**Texto fornecido:**
A importância da representatividade na publicidade
Enviada em 25/10/2021
O romance filosófico “Utopia”, criado pelo escritor inglês Thomas Morus, retrata uma sociedade perfeita e idealizada, na qual a engrenagem social é altamente segura e desprovida de conflitos e problemas. Tal obra fictícia, mostra-se distante da realidade contemporânea em relação ao combate do assédio moral no trabalho, problema ainda a ser combatido no Brasil. Esse panorama lamentável ocorre não só em razão da negligência governamental, mas também do patriarcalismo enraizado.
Nessa linha de raciocínio, é primordial destacar a ausência de medidas governamentais para a efetivação do artigo 1° da Constituição Federal, o qual visa garantir a dignidade do indivíduo. Sob a perspectiva do filósofo John Locke, o Estado foi criado por um pacto social para assegurar os direitos fundamentais dos indivíduos e proporcionar relações harmônicas. Todavia, é notório o rompimento desse contrato social no cenário hodierno brasileiro, visto que os agentes estatais não garantem a eficácia das leis trabalhistas e a estabilidade na questão do desemprego, o que leva o trabalhador a suportar o assédio moral a fim de manter o emprego. Além disso, a lentidão da justiça, desperta um medo na vítima e faz com que a mesma não denuncie os casos de abuso.
Somado a isso, o patriarcalismo apresenta-se como outro promotor da problemática. Durante o período colonial, o senhor de engenho comportava-se como dono dos escravos e de tudo ao redor. Com base nesse pensamento, os superiores atuais têm a percepção de que estão acima, humanamente, de todos os funcionários e, dessa forma, possuem a liberdade de explorá-los física e psicologicamente. Tais comportamentos provocam traumas graves nos trabalhadores, que podem desenvolver problemas psicológicos, como depressão. Sob esse viés, torna-se fundamental a análise dessa conjuntura para reverter a situação.
Portanto, medidas são necessárias para a solução do impasse, Logo, o Tribunal de Contas da União deve direcionar capital que, por intermédio do Governo, será revertido em ações públicas, como palestras nas empresas, para inteirar as pessoas acerca desse tema, com o intuito de encorajar as vítimas a denunciarem. Outrossim, a mídia deve conscientizar, por meio de propagandas informativas, os chefes sobre essas atitudes imprudentes, para tornar o ambiente de trabalho saudável. Dessa maneira, poder-se-á concretizar a “Utopia” de Morus na sociedade brasileira.

**O que se pede:**
[a] Segundo o texto, qual artigo da Constituição Federal visa garantir a dignidade do indivíduo?
[b] Resuma o texto em exatamente duas frases.
[c] Transcreva literalmente o trecho do texto entre "A importância da" e "do patriarcalismo enraizado.", inclusive.
As linhas que vêm a seguir não são necessárias para nenhuma resposta.

**Material fornecido:**
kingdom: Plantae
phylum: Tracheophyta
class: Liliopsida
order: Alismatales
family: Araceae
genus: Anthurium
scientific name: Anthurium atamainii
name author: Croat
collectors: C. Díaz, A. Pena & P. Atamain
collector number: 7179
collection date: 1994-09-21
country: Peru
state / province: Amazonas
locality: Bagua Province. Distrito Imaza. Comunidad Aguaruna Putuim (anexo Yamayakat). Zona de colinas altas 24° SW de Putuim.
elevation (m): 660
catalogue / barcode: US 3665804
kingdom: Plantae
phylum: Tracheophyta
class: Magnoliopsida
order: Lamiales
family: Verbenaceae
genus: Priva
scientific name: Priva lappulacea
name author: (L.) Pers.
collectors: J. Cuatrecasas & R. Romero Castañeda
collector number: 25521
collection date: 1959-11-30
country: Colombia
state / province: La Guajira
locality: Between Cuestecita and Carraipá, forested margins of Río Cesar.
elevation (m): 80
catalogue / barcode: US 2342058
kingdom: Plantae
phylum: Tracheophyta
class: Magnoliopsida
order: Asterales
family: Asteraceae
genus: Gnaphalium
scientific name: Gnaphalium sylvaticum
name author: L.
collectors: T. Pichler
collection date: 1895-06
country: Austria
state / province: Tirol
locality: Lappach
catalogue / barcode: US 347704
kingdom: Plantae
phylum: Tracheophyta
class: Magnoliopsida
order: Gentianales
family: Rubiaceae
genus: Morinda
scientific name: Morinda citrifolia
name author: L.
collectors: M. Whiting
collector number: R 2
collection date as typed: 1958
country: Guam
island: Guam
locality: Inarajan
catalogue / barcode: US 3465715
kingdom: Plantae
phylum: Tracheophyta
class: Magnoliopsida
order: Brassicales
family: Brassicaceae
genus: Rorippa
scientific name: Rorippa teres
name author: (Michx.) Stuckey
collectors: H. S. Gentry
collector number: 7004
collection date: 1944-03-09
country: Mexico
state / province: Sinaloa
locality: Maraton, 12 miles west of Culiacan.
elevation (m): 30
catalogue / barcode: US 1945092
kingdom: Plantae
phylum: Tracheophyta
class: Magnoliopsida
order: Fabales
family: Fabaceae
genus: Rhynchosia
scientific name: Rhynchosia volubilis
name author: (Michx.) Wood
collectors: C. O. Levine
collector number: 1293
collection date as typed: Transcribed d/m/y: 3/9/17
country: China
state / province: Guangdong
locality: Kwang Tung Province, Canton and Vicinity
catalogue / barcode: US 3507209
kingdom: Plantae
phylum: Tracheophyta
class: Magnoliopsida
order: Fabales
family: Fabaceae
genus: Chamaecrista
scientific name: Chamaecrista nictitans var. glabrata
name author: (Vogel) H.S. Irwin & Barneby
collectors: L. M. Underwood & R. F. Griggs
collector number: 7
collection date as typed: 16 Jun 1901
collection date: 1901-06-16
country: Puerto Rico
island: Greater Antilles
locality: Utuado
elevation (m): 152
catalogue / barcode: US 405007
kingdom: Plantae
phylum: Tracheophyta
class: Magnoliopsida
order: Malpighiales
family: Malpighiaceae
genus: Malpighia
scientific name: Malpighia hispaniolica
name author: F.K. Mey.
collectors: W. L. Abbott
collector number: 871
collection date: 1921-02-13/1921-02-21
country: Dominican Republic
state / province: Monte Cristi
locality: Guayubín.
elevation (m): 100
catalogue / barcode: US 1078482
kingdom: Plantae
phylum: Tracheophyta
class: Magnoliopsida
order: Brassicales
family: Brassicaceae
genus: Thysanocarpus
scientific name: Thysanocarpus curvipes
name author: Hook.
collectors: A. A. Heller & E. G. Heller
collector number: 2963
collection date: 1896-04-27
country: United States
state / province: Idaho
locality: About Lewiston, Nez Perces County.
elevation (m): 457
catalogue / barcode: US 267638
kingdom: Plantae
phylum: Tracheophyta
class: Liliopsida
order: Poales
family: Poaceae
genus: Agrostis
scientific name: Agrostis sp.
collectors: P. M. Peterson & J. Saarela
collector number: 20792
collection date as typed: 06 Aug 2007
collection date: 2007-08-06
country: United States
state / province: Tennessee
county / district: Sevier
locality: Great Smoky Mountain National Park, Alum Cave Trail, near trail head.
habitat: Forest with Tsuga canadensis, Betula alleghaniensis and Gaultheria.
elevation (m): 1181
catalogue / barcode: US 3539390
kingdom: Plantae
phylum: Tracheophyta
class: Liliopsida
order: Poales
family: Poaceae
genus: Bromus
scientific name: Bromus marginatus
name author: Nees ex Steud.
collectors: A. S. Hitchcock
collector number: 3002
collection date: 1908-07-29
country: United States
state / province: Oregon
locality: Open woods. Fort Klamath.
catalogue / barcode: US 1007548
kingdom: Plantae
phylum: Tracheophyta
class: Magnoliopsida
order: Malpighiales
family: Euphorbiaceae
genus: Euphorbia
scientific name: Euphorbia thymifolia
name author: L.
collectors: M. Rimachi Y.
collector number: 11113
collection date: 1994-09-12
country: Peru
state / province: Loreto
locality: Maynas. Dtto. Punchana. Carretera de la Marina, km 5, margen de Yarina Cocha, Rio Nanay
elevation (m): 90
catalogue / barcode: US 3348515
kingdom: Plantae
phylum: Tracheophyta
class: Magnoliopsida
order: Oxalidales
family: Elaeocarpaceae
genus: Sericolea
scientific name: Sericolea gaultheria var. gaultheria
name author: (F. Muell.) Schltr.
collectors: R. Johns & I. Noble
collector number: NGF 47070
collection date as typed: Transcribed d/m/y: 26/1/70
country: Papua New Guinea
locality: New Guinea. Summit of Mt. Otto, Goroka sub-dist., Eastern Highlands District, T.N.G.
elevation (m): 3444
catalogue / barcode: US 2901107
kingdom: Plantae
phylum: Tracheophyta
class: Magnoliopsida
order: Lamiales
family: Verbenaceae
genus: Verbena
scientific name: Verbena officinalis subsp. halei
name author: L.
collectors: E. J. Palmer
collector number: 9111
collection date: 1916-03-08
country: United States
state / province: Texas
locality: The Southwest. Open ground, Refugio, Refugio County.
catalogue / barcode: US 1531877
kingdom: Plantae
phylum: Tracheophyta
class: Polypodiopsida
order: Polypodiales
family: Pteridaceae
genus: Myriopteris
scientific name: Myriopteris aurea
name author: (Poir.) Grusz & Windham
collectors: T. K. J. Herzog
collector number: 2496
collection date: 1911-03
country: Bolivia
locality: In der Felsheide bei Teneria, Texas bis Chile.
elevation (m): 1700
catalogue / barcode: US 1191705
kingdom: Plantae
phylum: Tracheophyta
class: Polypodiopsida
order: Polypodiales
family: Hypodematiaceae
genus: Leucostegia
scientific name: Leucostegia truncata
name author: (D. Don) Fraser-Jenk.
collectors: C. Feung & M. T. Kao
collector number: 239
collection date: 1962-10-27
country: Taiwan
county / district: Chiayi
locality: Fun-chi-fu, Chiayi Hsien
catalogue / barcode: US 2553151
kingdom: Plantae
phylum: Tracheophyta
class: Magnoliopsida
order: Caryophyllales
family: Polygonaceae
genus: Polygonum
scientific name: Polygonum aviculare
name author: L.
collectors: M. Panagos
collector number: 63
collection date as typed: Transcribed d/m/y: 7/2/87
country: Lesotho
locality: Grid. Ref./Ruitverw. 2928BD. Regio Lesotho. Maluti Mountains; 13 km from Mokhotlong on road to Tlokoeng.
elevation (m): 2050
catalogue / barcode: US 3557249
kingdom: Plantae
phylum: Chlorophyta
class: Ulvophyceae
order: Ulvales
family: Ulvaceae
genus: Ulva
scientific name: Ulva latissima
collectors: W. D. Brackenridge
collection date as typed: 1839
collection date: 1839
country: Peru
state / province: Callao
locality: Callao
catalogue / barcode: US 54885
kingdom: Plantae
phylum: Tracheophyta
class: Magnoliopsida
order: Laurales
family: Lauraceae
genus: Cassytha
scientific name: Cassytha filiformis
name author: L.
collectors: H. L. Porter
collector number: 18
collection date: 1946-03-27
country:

**Soluções das tarefas:**
[a] O artigo 1° da Constituição Federal.

[b] O texto sustenta que o assédio moral no trabalho ainda precisa ser combatido no Brasil e atribui o problema à negligência governamental e ao patriarcalismo enraizado desde o período colonial. Como solução, propõe que o Tribunal de Contas da União direcione recursos para ações públicas, como palestras nas empresas, e que a mídia conscientize os chefes por meio de propagandas informativas.

[c]
A importância da representatividade na publicidade
Enviada em 25/10/2021
O romance filosófico “Utopia”, criado pelo escritor inglês Thomas Morus, retrata uma sociedade perfeita e idealizada, na qual a engrenagem social é altamente segura e desprovida de conflitos e problemas. Tal obra fictícia, mostra-se distante da realidade contemporânea em relação ao combate do assédio moral no trabalho, problema ainda a ser combatido no Brasil. Esse panorama lamentável ocorre não só em razão da negligência governamental, mas também do patriarcalismo enraizado.